→ Task statement
For the string "Mint", find every matching line in the records and copy it.

→ Source records
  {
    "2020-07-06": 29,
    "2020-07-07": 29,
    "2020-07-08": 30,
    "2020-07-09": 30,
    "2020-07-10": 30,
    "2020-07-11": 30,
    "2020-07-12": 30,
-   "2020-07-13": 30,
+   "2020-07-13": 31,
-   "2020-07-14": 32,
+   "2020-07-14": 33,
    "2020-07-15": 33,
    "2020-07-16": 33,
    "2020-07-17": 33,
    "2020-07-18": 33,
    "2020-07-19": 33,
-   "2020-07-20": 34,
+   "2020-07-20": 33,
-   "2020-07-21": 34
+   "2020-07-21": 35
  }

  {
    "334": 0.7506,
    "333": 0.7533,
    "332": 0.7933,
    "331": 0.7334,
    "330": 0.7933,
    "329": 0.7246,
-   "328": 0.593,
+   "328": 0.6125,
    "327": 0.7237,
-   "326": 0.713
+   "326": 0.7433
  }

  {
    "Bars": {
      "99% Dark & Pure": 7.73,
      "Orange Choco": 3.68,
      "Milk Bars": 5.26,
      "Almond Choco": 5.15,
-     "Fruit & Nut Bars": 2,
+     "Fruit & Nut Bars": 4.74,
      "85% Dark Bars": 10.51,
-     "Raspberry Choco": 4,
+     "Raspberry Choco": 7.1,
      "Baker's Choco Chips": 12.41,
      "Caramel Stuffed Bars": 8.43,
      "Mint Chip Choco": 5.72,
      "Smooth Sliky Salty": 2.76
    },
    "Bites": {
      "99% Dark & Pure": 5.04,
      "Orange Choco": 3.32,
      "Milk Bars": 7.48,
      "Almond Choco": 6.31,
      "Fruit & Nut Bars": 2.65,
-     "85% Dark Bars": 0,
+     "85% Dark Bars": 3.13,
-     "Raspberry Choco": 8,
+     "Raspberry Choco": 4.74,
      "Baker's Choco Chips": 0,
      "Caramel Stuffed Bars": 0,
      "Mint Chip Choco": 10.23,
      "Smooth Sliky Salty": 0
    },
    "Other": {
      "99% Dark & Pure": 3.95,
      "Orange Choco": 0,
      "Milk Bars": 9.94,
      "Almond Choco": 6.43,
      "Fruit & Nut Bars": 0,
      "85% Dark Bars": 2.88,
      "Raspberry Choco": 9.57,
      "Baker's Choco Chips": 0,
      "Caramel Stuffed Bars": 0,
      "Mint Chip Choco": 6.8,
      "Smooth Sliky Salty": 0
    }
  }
---
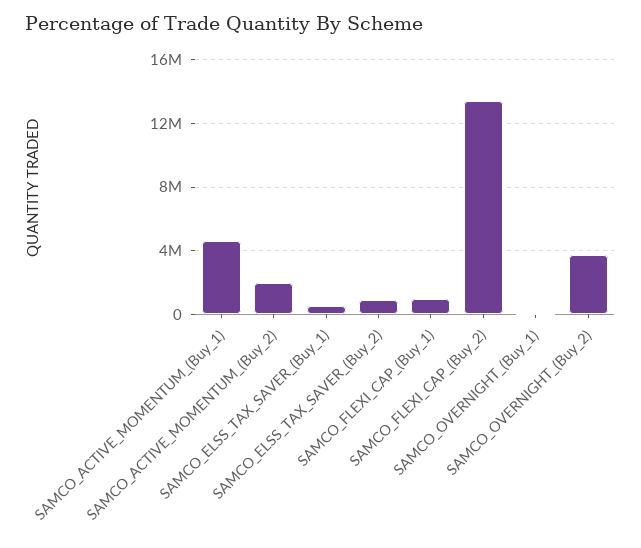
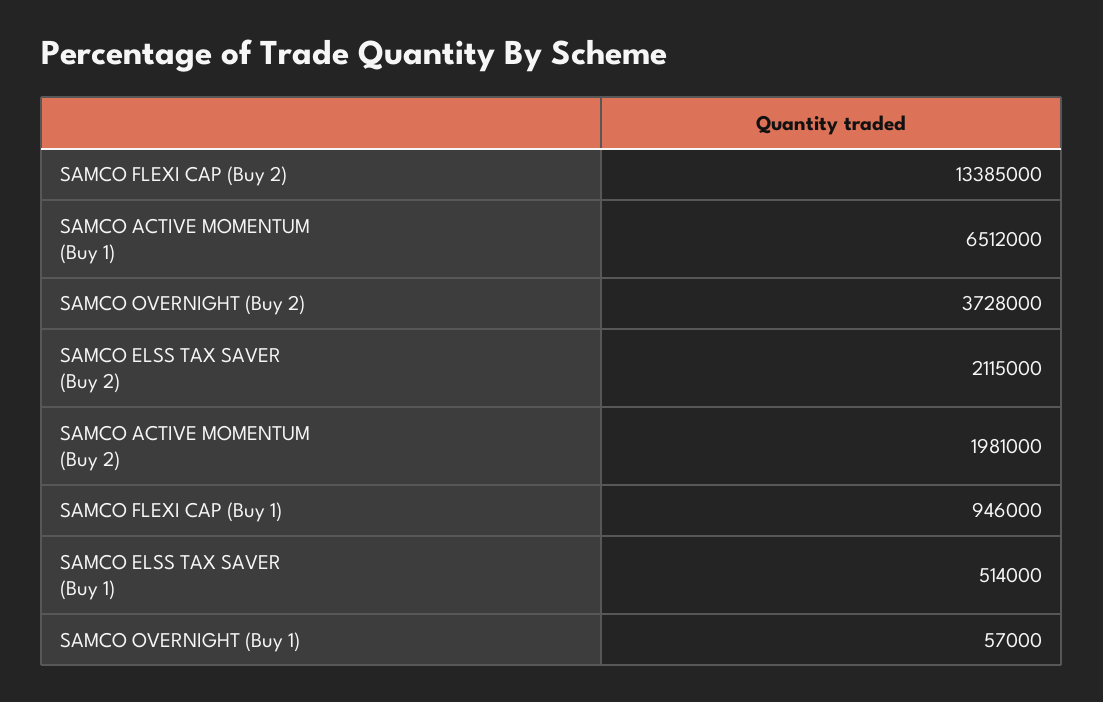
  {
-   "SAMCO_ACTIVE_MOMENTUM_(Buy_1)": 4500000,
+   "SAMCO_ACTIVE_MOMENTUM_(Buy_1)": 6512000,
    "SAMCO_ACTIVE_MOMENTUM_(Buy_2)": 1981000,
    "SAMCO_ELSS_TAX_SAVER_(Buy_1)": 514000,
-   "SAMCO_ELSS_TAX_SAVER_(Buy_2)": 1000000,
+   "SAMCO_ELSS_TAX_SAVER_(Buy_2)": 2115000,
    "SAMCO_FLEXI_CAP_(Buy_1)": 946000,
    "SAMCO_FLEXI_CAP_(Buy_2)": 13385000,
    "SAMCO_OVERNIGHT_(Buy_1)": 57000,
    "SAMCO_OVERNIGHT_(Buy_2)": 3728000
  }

→ Solved exercise
      "Mint Chip Choco": 5.72,
      "Mint Chip Choco": 10.23,
      "Mint Chip Choco": 6.8,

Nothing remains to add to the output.